There are two relevant hyperparameters that affect convergence: the “learning rate” and the number of iterations. The learning rate is the constant \alpha that multiplies the gradient values to determine how big a “step” is taken in each iteration. Even though the cost function for LR is convex, there is no guarantee that Gradient Descent will converge with an arbitrary value of the learning rate. With too large a value, you can get divergence or oscillation. You have to tune the learning rate together with the number of iterations in order to get good behavior.

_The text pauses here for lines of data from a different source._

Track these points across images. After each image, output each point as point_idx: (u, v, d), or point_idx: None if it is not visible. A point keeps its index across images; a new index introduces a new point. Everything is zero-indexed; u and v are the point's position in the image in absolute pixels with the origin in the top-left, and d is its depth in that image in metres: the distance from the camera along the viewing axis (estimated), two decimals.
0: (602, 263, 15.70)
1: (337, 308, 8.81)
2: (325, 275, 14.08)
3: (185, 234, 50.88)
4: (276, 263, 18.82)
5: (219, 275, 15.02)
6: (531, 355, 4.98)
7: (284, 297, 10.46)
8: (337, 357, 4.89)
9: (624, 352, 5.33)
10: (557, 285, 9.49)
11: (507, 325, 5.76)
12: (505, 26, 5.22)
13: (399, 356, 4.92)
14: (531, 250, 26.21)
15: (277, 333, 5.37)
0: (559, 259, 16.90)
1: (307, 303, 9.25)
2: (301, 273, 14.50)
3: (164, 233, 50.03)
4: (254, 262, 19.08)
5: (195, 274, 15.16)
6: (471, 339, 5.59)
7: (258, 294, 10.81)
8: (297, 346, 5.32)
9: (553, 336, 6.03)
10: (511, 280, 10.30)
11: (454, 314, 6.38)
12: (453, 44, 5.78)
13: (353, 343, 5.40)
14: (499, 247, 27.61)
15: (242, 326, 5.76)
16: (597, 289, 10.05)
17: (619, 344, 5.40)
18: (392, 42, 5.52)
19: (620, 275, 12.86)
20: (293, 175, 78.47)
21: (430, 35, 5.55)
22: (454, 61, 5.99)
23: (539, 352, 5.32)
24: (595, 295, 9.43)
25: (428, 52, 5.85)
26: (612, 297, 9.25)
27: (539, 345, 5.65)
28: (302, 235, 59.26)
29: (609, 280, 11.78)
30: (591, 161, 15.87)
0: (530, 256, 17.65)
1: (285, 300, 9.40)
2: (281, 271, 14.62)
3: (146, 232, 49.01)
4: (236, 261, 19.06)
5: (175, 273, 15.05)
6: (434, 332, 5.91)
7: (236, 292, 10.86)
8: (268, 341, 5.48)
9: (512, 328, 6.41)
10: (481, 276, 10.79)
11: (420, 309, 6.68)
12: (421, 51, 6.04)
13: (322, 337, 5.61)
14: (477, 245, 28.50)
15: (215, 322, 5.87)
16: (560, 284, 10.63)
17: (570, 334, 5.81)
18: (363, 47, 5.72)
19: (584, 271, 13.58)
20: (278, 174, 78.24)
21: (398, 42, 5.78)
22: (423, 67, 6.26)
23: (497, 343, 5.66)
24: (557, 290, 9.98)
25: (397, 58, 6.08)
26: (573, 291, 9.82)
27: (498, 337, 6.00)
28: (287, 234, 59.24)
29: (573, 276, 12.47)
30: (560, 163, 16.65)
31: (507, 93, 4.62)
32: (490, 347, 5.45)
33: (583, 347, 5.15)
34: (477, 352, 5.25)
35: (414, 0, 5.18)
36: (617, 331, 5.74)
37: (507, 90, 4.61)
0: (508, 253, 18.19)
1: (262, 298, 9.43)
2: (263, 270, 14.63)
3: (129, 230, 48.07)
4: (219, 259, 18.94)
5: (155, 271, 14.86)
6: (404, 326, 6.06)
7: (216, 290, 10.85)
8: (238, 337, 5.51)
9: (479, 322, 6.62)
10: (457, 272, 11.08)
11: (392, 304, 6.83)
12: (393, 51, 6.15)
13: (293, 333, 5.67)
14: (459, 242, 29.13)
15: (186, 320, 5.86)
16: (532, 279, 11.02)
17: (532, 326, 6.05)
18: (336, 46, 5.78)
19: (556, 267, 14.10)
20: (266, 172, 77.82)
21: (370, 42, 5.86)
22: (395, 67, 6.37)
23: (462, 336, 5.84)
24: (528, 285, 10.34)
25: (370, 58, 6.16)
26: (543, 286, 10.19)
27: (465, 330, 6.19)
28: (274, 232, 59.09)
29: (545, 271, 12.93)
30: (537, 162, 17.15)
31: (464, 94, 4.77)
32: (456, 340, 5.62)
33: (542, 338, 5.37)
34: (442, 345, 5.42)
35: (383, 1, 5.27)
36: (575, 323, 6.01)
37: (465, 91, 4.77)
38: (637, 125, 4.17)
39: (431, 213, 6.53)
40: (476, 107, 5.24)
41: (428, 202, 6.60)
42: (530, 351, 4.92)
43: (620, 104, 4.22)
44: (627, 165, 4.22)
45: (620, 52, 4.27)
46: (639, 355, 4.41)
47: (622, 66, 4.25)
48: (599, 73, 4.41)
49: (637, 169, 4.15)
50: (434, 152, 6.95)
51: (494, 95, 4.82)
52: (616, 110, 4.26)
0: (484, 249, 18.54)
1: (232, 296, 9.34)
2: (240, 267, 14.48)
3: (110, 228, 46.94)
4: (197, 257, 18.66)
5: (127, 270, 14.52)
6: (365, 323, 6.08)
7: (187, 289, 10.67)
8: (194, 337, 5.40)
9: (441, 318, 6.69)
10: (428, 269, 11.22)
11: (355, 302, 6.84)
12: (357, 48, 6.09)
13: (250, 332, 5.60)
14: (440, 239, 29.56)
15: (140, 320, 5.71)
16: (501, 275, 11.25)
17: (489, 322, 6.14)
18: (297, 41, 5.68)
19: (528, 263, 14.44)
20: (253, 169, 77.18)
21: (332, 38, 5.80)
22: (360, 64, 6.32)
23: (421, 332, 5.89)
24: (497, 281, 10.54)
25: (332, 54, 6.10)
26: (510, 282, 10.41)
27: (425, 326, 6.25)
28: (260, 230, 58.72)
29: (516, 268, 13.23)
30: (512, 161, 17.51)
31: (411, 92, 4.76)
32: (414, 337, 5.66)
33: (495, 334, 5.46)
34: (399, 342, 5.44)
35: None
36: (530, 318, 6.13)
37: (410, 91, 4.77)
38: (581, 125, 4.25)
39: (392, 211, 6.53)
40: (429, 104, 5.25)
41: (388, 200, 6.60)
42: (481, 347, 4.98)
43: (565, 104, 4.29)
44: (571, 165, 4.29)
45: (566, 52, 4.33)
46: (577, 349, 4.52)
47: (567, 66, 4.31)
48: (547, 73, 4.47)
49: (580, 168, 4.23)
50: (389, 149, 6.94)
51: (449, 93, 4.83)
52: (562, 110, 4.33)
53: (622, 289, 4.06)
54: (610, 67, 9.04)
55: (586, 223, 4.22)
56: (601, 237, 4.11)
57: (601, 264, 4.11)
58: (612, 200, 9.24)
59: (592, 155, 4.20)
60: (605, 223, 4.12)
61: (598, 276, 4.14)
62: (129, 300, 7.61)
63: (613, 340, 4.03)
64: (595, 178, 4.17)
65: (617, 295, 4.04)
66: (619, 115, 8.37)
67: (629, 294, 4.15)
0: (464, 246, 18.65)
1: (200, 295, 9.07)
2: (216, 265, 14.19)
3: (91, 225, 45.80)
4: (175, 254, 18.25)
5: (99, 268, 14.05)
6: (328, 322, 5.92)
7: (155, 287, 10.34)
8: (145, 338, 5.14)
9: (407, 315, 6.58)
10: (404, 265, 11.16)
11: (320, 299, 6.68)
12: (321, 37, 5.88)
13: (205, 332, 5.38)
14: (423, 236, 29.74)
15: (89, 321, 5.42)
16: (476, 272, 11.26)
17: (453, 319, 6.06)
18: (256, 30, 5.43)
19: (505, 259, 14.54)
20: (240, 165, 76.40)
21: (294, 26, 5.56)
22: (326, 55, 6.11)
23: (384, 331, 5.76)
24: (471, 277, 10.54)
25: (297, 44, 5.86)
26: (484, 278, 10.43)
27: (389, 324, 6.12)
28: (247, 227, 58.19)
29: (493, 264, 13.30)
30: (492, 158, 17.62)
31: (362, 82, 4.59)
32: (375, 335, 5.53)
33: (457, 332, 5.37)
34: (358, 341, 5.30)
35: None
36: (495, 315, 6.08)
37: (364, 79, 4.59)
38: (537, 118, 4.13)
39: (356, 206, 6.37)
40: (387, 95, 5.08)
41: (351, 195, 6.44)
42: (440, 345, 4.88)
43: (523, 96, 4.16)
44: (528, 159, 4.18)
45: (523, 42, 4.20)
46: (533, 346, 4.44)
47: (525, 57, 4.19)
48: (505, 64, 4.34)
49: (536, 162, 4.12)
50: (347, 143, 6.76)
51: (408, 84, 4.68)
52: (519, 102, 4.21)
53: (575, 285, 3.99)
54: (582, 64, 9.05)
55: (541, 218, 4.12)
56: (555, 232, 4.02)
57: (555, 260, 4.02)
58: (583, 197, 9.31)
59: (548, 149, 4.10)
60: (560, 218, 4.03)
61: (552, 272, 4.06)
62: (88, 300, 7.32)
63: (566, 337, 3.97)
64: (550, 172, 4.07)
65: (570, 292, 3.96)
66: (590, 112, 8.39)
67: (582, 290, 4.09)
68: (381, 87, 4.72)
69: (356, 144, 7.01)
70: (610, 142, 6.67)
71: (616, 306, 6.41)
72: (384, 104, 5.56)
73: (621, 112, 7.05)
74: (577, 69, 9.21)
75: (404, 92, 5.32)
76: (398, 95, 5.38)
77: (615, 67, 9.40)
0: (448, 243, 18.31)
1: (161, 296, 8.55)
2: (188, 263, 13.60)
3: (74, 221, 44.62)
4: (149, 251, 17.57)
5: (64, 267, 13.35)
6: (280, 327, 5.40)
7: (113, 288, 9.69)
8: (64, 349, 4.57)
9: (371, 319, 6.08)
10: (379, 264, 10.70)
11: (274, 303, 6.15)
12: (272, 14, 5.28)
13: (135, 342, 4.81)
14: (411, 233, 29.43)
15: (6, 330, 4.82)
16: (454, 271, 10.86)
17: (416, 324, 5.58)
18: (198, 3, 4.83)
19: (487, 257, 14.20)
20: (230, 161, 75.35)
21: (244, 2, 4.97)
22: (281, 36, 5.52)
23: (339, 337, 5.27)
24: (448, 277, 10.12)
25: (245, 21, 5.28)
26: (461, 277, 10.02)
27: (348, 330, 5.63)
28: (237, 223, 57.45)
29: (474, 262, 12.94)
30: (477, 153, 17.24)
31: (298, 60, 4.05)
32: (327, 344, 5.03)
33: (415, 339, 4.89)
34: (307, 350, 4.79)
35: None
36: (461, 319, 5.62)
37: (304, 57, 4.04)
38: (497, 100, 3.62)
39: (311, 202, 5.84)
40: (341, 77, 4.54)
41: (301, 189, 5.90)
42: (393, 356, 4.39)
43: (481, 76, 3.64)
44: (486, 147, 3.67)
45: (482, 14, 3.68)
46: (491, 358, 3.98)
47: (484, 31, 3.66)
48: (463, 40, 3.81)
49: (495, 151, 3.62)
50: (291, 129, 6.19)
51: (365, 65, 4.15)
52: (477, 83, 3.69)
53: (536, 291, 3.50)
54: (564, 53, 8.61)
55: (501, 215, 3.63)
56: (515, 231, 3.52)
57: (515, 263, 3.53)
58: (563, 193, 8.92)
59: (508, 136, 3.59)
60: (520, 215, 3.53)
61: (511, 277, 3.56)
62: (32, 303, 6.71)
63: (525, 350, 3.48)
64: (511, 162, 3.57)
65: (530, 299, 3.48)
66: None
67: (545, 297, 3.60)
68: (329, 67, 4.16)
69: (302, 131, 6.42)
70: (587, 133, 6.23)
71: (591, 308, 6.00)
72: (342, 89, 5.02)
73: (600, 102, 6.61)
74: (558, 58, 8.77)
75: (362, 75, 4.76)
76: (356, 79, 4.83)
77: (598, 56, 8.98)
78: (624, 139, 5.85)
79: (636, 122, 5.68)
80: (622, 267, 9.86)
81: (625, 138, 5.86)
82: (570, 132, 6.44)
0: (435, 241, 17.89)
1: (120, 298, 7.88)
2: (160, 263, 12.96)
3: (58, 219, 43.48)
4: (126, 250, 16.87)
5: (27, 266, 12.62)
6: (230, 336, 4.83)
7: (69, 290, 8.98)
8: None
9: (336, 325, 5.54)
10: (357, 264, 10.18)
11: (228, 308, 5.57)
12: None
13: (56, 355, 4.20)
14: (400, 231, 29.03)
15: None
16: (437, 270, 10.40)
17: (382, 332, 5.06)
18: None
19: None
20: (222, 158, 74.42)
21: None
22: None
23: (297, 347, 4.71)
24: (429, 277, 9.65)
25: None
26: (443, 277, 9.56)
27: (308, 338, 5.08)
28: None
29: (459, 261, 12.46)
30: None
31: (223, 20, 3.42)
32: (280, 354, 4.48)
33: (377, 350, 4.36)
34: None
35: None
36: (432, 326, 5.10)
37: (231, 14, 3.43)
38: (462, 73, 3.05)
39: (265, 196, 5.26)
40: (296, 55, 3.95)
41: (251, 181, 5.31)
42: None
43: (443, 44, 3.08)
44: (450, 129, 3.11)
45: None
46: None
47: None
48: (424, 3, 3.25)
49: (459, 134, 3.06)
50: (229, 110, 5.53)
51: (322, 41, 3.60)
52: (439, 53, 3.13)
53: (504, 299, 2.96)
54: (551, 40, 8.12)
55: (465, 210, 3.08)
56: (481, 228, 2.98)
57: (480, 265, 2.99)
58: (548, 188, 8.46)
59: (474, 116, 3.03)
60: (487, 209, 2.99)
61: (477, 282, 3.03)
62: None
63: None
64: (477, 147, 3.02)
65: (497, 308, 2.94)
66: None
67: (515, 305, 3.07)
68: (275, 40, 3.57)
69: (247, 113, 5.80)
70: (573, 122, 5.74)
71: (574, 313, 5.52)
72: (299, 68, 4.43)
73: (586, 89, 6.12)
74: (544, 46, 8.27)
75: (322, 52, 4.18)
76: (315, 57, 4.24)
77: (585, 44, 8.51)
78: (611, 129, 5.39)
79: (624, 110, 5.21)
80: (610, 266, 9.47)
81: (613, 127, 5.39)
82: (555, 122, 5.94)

There is no single magic recipe that is guaranteed to work in all cases.
A couple other general points worth making here:
The convexity is specific to Logistic Regression and that will not be true once we graduate to real neural networks in Week 3.
Prof Ng is showing us how to build Gradient Descent from the ground up here, so that we have good intuitions about what is happening with iterative convergence and why training is expensive. But he is showing is the simplest and most straightforward version of Gradient Descent just to keep the programming tractable and not distract us with too many details. There are more sophisticated versions of conjugate gradient algorithms which manage the learning rate dynamically for you.
Thanks so much Paul awesome explanation!